In the previous post we introduced the concept of perceptrons, which take inputs from simple linear equations and output 1 (true) or 0 (false). They are the left-hand side of the neural network.
But as Michael Nielsen explains, in his book, perceptrons are not suitable for tasks like image recognition because small changes to the weights and biases product large changes to the output. After all, going to 0 to 1 is a large change. It would be better to go from, say, 0.6 to 0.65.
Suppose have a simple neural network with two input variables x1 and x2 and a bias of 3 with weights of -2 and -3. The equation for that is:
If -2×1 + -3×2 + 3 < 0 then 1 (true) otherwise 0 (false).
(That’s not exactly the correct way to express that in algebra, but it is close enough. The goal here is to keep the math to a minimum to make it easier to understand. Michael’s paper is difficult to understand for those without a math background.)
Machine learning adjusts the weights and the biases until the resulting formula most accurately calculates the correct value. Remember from the last post, that this is the same as saying that adjusting the weights and biases reduces the loss function to its minimum. Most ML problems work that way. For example, linear regression.
So how do we avoid the large change of going from 0 to 1, which would mess up our model? We allow inputs and output numbers between 0 and 1 instead of just 0 or 1.
The simplest way to do that is to divide the equation into the number 1, by using a similar formula, as that used by logistic regression. And then we adopt the convention that if the final output value of the neural network has a threshold, say 0.5, then we can conclude that the outcome is 1.
But isn’t that just a roundabout way of calculating something that results in either 0 or 1? No. Because in a neural network there is not just the input initial values and the resulting output. In the middle, there are intermediate steps called hidden layers. Those need not evaluate to 0 or 1.
(You can play around with a neural network to add or remove hidden layers using this online tool.)

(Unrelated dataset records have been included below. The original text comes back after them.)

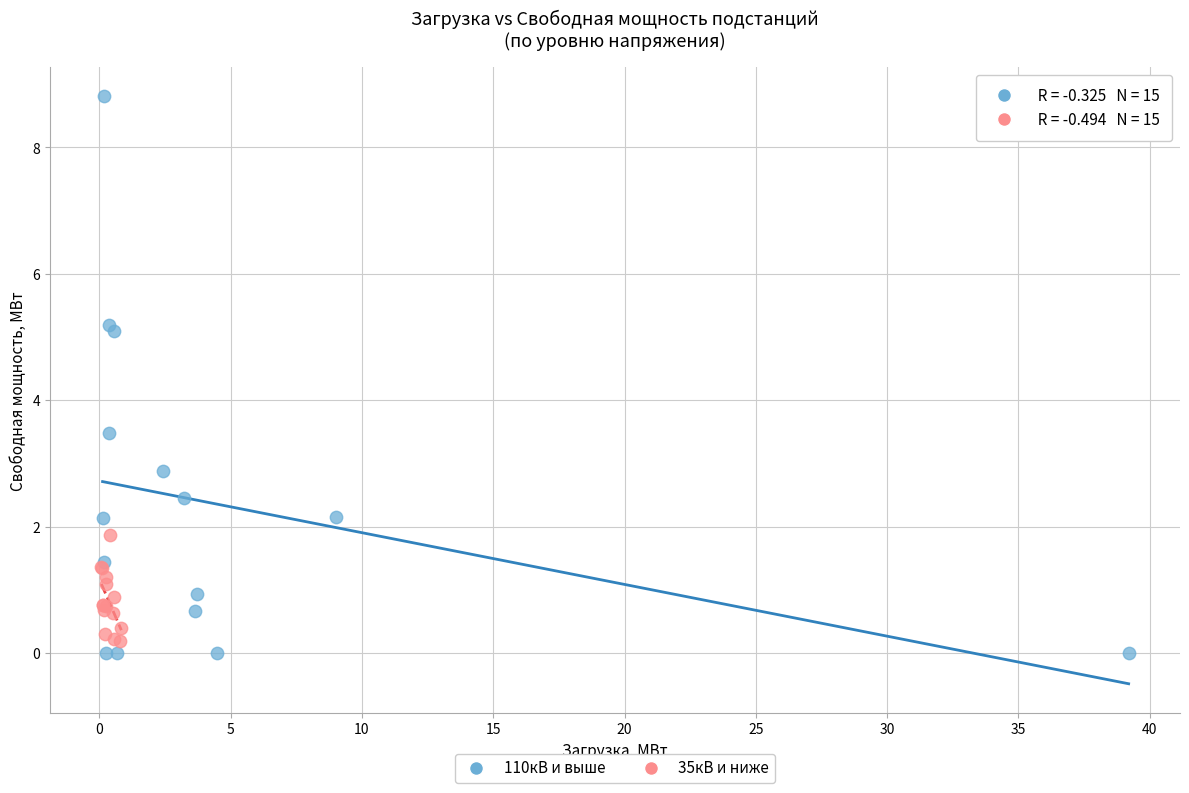

Which series contains the lowest Y value?

110кВ и выше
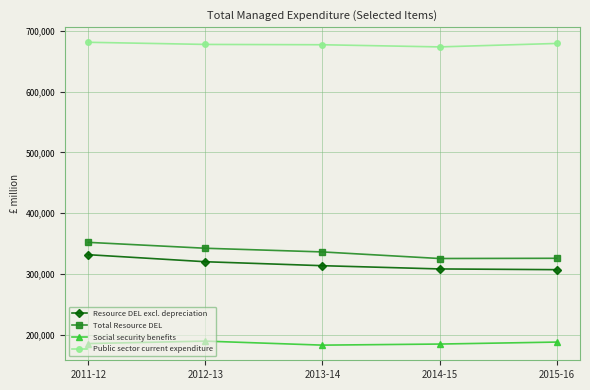

Count the Social security benefits values in the range 184335 to 187584.

3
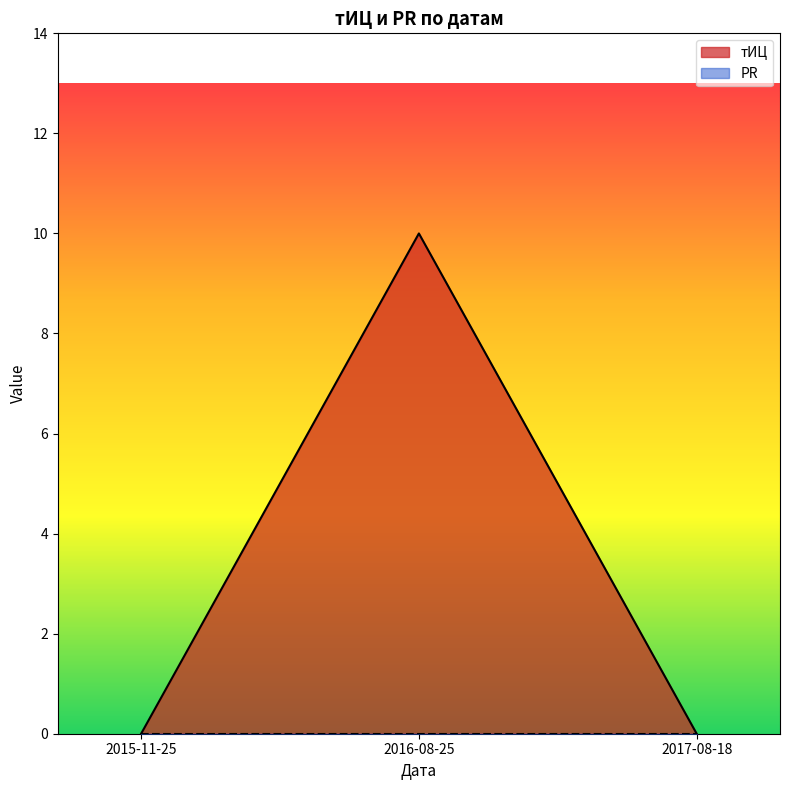

Rank the categories by value from highest to lowest.

2016-08-25, 2015-11-25, 2017-08-18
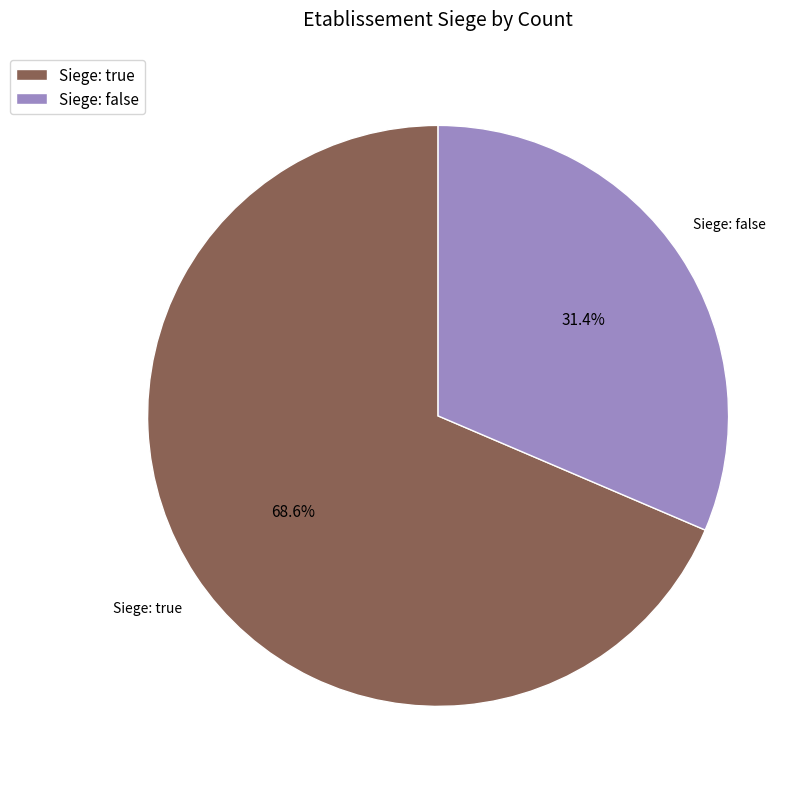

Rank the categories by value from highest to lowest.

Siege: true, Siege: false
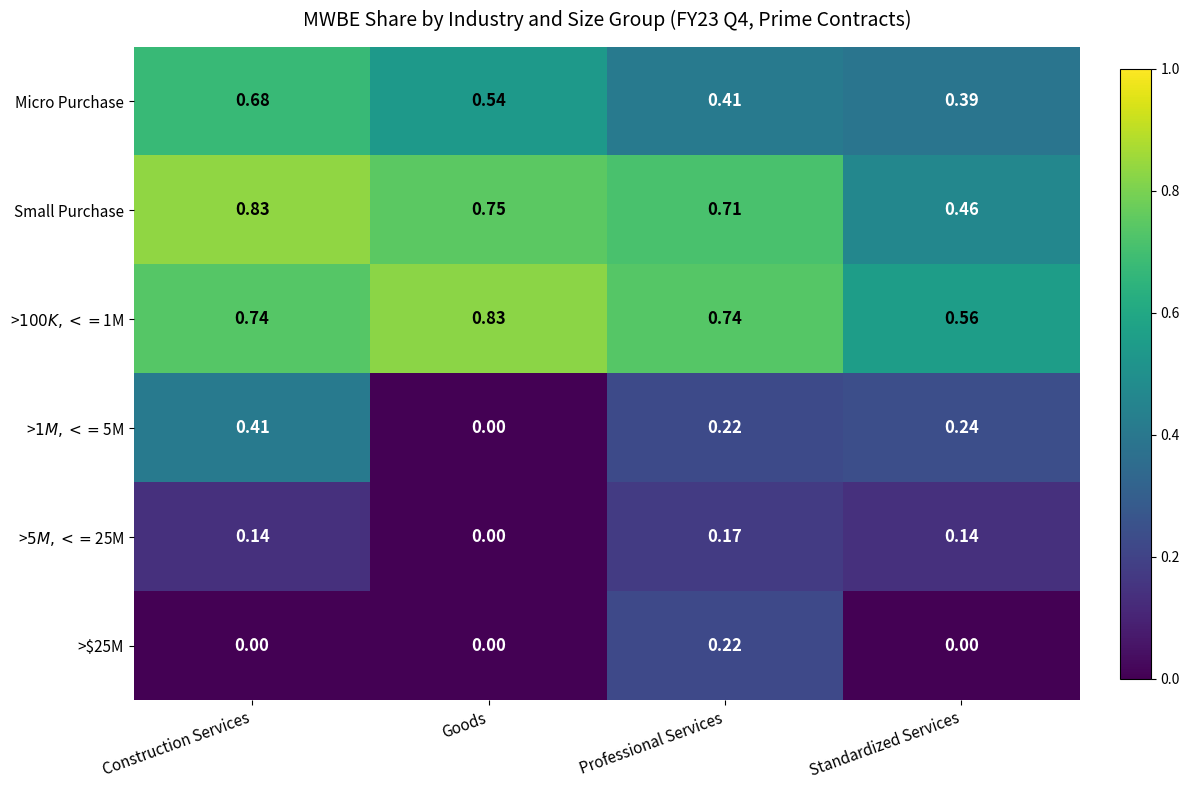

List the labels in order of Micro Purchase value, smallest first.

Standardized Services, Professional Services, Goods, Construction Services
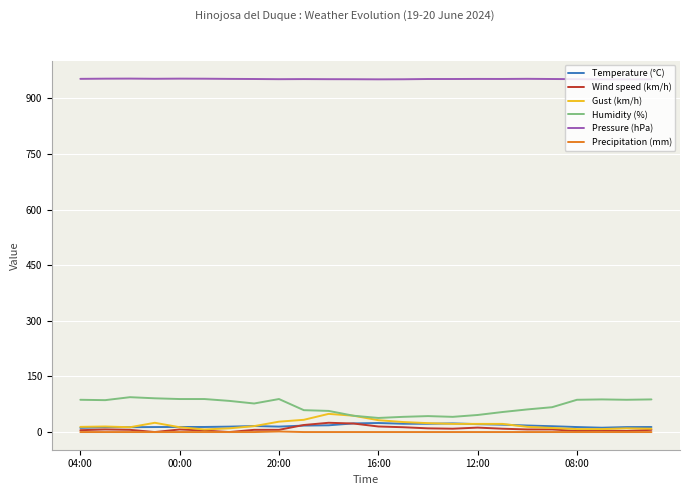

True or false: Pressure (hPa) and Humidity (%) intersect in this chart.

False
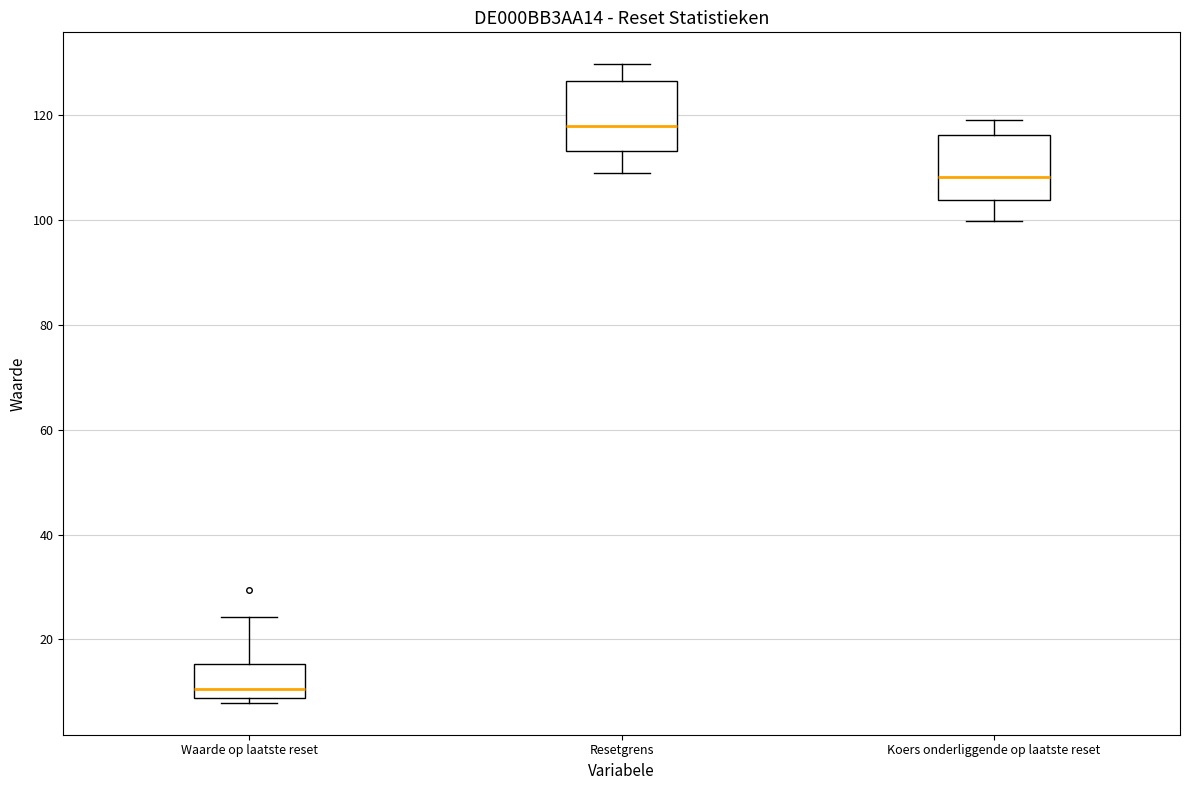

Where does the lower whisker of the box for Resetgrens end on the y-axis? The values are not printed on the chart, so give them approximately, as read against the axis.

108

To illustrate, let z=x1w1 + x2w2 + b be the function above. Then we create a modified perception called a sigmoid neuron function (δ) like this.
Now we state that the values of x1 and x2 in function z do not have to be integers. They can be any value between 0 and 1, as a result of which the sigmoid neuron function δ will vary between 0 and 1.
Remember that exp,the constant e = 2.714. Raising it to a negative power is the same as dividing it into 1, i.e. exp(-z) = 1 / exp(z).
When the value of z is large then exp(-z) is small (close to zero). Because 1 divided by something large is small. In that case, the sigmoid neuron function is close to 1. Conversely, when z is small then 1/(1 + exp(-z) is close to 0. But for values that are neither large nor small, δ does not vary much.
With artificial intelligence, we train the neural network by varying the weights x1, x2, x3, … , xn and the bias b. That is to say, we vary the inputs to minimize the loss function. That is no different than simple linear regression.
Remember that the loss function is just the difference between the predicted value and the observed value. When there is just 1 or 2 inputs that is easy. But with handwriting recognition there are hundreds or thousands of inputs.
(For an image of 256 pixels there are 256 * 256 inputs in our neural network, it looks something like this, except that this has been made smaller so that you can visualize it. And this network only looks at digits and not the whole alphabet.)
With simple linear regression, the loss function is the distance between the observed value z and the predicted value p, or z – p. With neural networks we use something more complicated called the stochastic gradient descent, which is not necessary to be understood.It will suffice to say that it is basically the same thing. But finding the minimum value in some function with thousands of input variables is hard to achieve, so the stochastic gradient descent first takes a guess and then works from there.
Michael Nielsen gives this analogy. Below is a graph of a loss function f(x,y), i.e. a function with two inputs. If you drop a marble into that bowl then it will roll to the lowest point. The stochastic gradient descent is an algorithm to find that point for a loss function with many input variables. (For those who know calculus, you might say why not just take the derivative of that function and find its minimum? The answer is that you cannot easily find the derivative for a function with thousands of variables.)
Anyway, let’s now see how this works with handwriting recognition. Here is an image of the number “0”. The neural network looks at each pixel, and how dark the pixel is, to figure out which pixels are filled in. Then it matches that with handwriting samples known to represent the number 0.
The MNIST training set takes handwriting samples from 250 people. This data takes the combination of pixels of each drawing and indicates whether it is a 0, 1, 2, …, or 9.
The neural network is then trained, based on this data, i.e., it adjusts the coefficients and bias until it most accurately determines what digit it is.
Then you plug in handwriting samples from people who are not present in the training set. This new set of data is called the testing set, which makes it possible to read what these people have written.